▶ What to work on: All entries are to be quoted exactly; the images stay out of the copy.

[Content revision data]
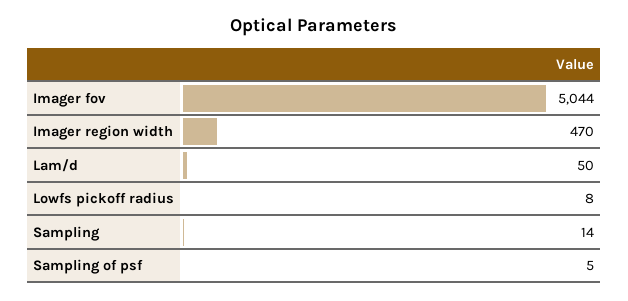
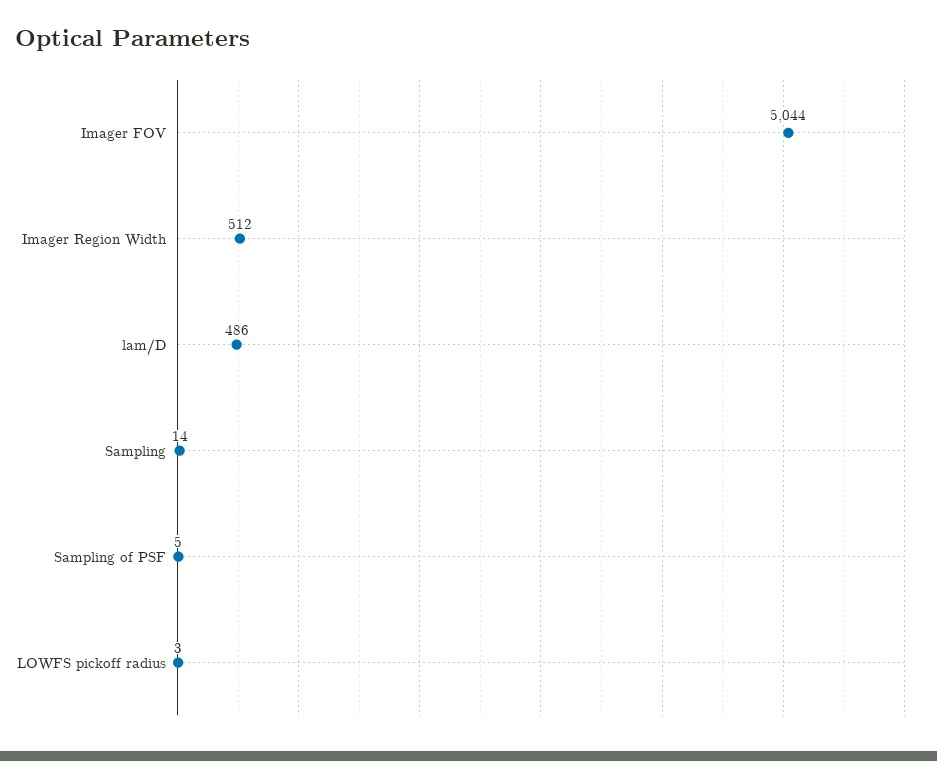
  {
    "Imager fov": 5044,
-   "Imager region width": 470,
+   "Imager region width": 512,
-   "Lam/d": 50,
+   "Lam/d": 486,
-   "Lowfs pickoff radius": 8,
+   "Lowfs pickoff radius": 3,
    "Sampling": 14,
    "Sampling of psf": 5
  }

▶ Reply to the exercise:
  {
    "Imager fov": 5044,
-   "Imager region width": 470,
+   "Imager region width": 512,
-   "Lam/d": 50,
+   "Lam/d": 486,
-   "Lowfs pickoff radius": 8,
+   "Lowfs pickoff radius": 3,
    "Sampling": 14,
    "Sampling of psf": 5
  }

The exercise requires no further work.